**Exercise data:**
**********
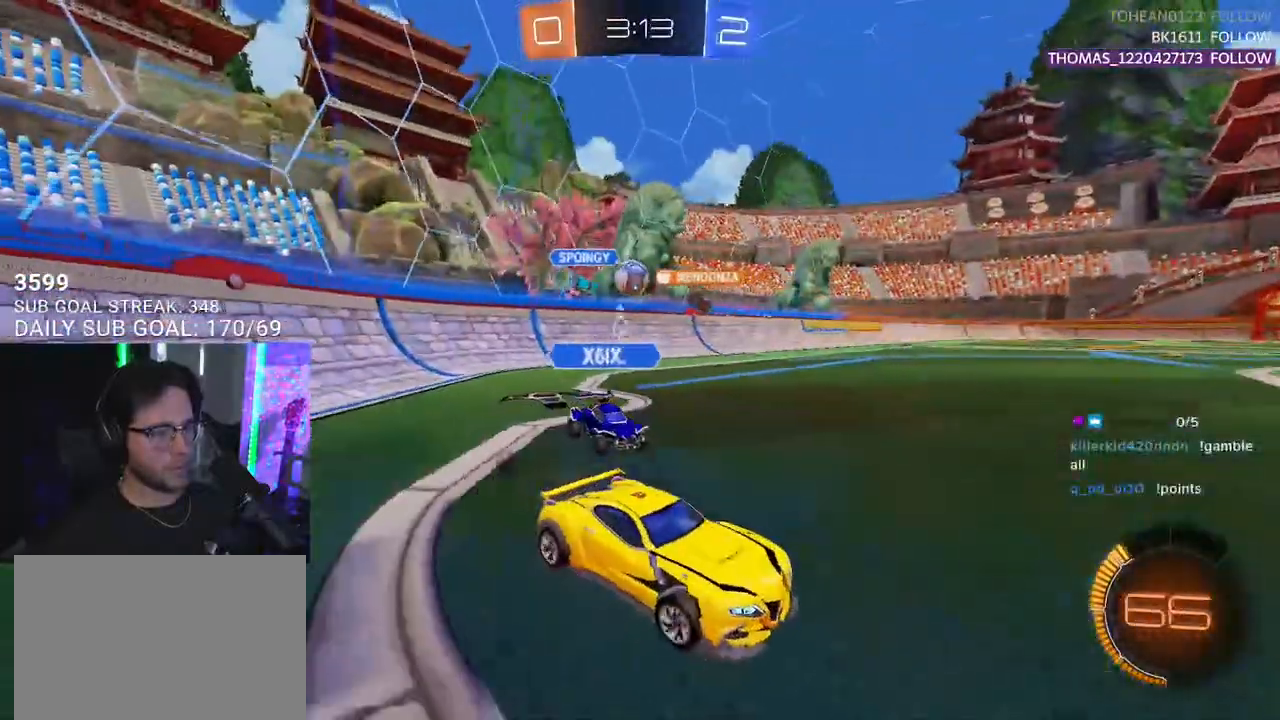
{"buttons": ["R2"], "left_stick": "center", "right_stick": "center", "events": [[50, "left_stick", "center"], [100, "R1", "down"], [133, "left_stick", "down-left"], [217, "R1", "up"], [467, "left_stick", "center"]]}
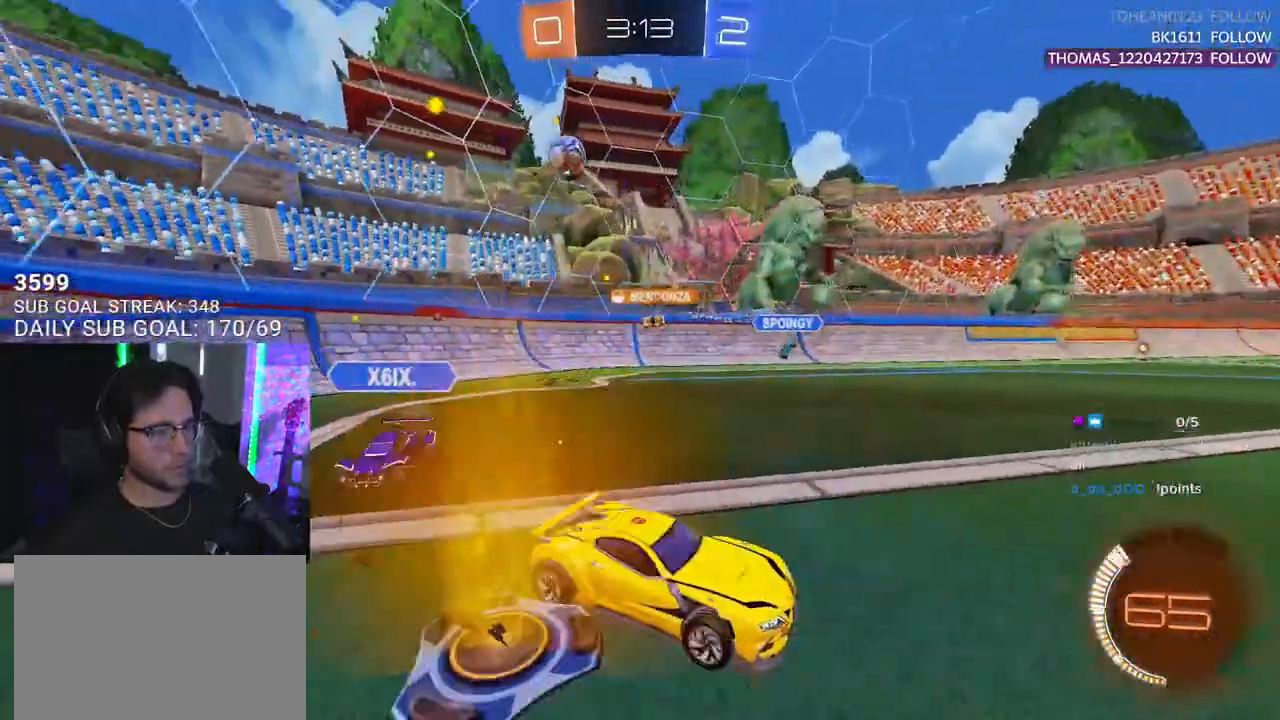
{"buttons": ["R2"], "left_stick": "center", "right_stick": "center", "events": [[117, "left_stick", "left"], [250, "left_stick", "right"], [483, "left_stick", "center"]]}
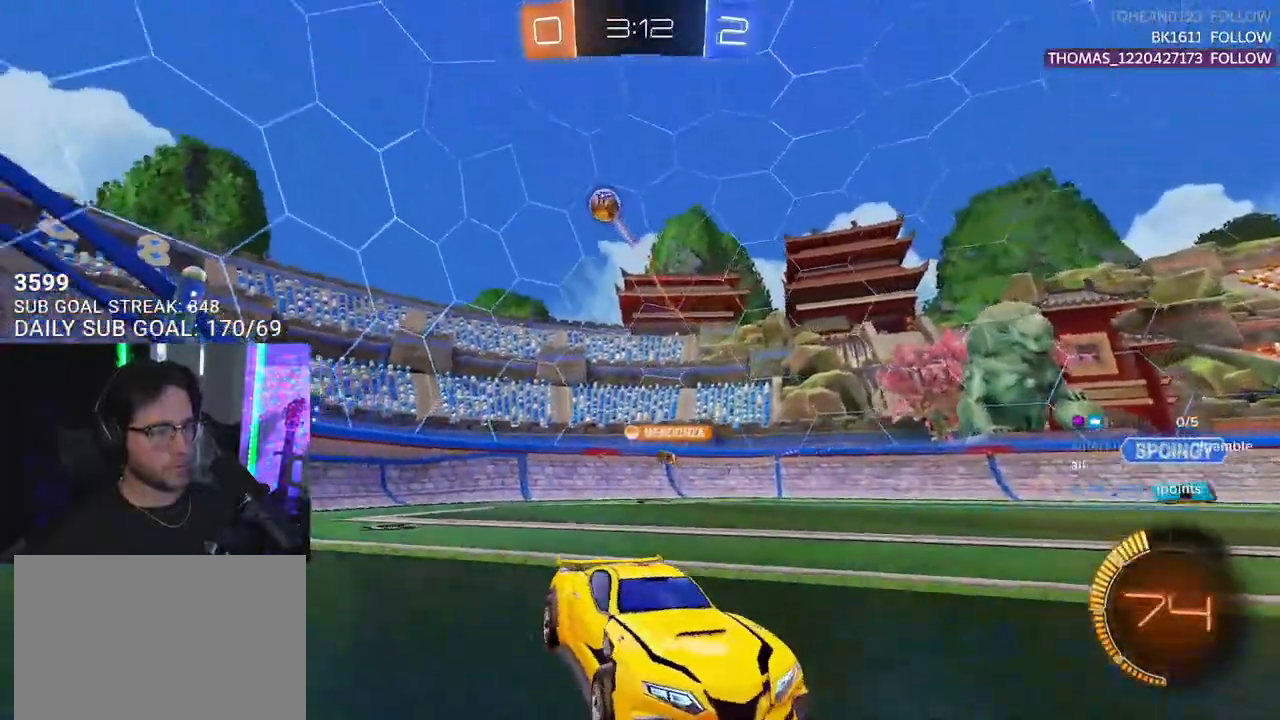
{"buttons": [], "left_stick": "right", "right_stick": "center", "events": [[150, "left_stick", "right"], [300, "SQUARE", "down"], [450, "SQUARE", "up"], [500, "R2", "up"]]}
**********
**Work order:** Wherever an image sits in the data, omit it; everything else must be copied exactly.

**Solved exercise:**
{"buttons": ["R2"], "left_stick": "center", "right_stick": "center", "events": [[50, "left_stick", "center"], [100, "R1", "down"], [133, "left_stick", "down-left"], [217, "R1", "up"], [467, "left_stick", "center"]]}
{"buttons": ["R2"], "left_stick": "center", "right_stick": "center", "events": [[117, "left_stick", "left"], [250, "left_stick", "right"], [483, "left_stick", "center"]]}
{"buttons": [], "left_stick": "right", "right_stick": "center", "events": [[150, "left_stick", "right"], [300, "SQUARE", "down"], [450, "SQUARE", "up"], [500, "R2", "up"]]}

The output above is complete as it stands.